If I'm the Mets, I wouldn't give up Pelfrey for Cordero either because I don't think the bullpen need is so great that one would sell low on Pelfrey.

My only point - and I'll admit being maybe a little glib on the 'future middle reliever' stuff - is that Pelfrey can no longer be considered a "top flight" prospect. His career isn't over and he still has some value as a commodity....

But - he was ranked as the #36 prospect in BA's 2006 top 100 and then #20 in 2007. Eligibility aside, anyone -- Sickels, BA, BP, et al -- I doubt would keep him anywhere near that high were they to include him in a 2008 list.

Pelfrey's stock may not have fallen as much as say... Kyle Davies' stock has fallen, but I'm just saying its not rational to still put him the 'top flight' prospect class.
   57. Dan Broderick Posted: July 31, 2007 at 07:19 PM (#2463237)
Testy, testy! ;) Serenity now!

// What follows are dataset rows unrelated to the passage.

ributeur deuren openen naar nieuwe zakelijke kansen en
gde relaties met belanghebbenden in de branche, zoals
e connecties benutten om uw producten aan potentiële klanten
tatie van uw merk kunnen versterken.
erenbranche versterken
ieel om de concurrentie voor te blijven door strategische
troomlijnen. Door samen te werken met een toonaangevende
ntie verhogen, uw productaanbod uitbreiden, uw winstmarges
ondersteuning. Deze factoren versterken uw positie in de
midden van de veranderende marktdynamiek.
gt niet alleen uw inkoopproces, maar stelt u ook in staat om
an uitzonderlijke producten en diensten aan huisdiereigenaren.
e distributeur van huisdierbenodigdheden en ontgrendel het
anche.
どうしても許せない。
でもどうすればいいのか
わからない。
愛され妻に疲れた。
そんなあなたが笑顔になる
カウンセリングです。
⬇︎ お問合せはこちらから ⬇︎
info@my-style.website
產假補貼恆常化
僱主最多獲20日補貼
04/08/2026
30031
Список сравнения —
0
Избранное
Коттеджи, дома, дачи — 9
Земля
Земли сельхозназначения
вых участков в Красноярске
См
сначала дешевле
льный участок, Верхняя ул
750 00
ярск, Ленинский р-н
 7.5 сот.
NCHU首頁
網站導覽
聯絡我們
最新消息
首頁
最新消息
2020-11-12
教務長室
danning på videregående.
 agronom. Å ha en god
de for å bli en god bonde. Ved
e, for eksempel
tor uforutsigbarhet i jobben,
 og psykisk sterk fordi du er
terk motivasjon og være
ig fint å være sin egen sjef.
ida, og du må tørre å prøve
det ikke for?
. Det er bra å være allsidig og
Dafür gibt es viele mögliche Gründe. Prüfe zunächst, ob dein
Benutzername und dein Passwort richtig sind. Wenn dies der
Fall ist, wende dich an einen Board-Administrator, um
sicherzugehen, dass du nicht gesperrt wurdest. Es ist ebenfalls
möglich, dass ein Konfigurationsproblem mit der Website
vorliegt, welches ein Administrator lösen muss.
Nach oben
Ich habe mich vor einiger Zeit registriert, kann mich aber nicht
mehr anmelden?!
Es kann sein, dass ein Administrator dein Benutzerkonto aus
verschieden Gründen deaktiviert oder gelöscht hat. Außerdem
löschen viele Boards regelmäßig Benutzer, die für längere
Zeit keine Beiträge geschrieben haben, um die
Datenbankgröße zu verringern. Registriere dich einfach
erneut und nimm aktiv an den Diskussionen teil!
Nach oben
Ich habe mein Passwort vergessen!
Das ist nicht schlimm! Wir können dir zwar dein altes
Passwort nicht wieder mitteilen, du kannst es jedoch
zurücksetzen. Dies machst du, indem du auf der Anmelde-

Serenity now!

2004 wasn't all that long ago. Can't blame Mets fans for being a bit shaky on a deadline day.
   58. HowardMegdal Posted: July 31, 2007 at 07:20 PM (#2463242)
2004 wasn't all that long ago. Can't blame Mets fans for being a bit shaky on a deadline day.

It sure seems like it, though, doesn't it?
   59. Chris Needham Posted: July 31, 2007 at 07:24 PM (#2463256)

2004 wasn't all that long ago. Can't blame Mets fans for being a bit shaky on a deadline day.


Hmmm... should I post the Millege and Humber for Ryan Church and Saul Rivera rumor?

Nah. All these lawyers around here would find me culpable in some deaths.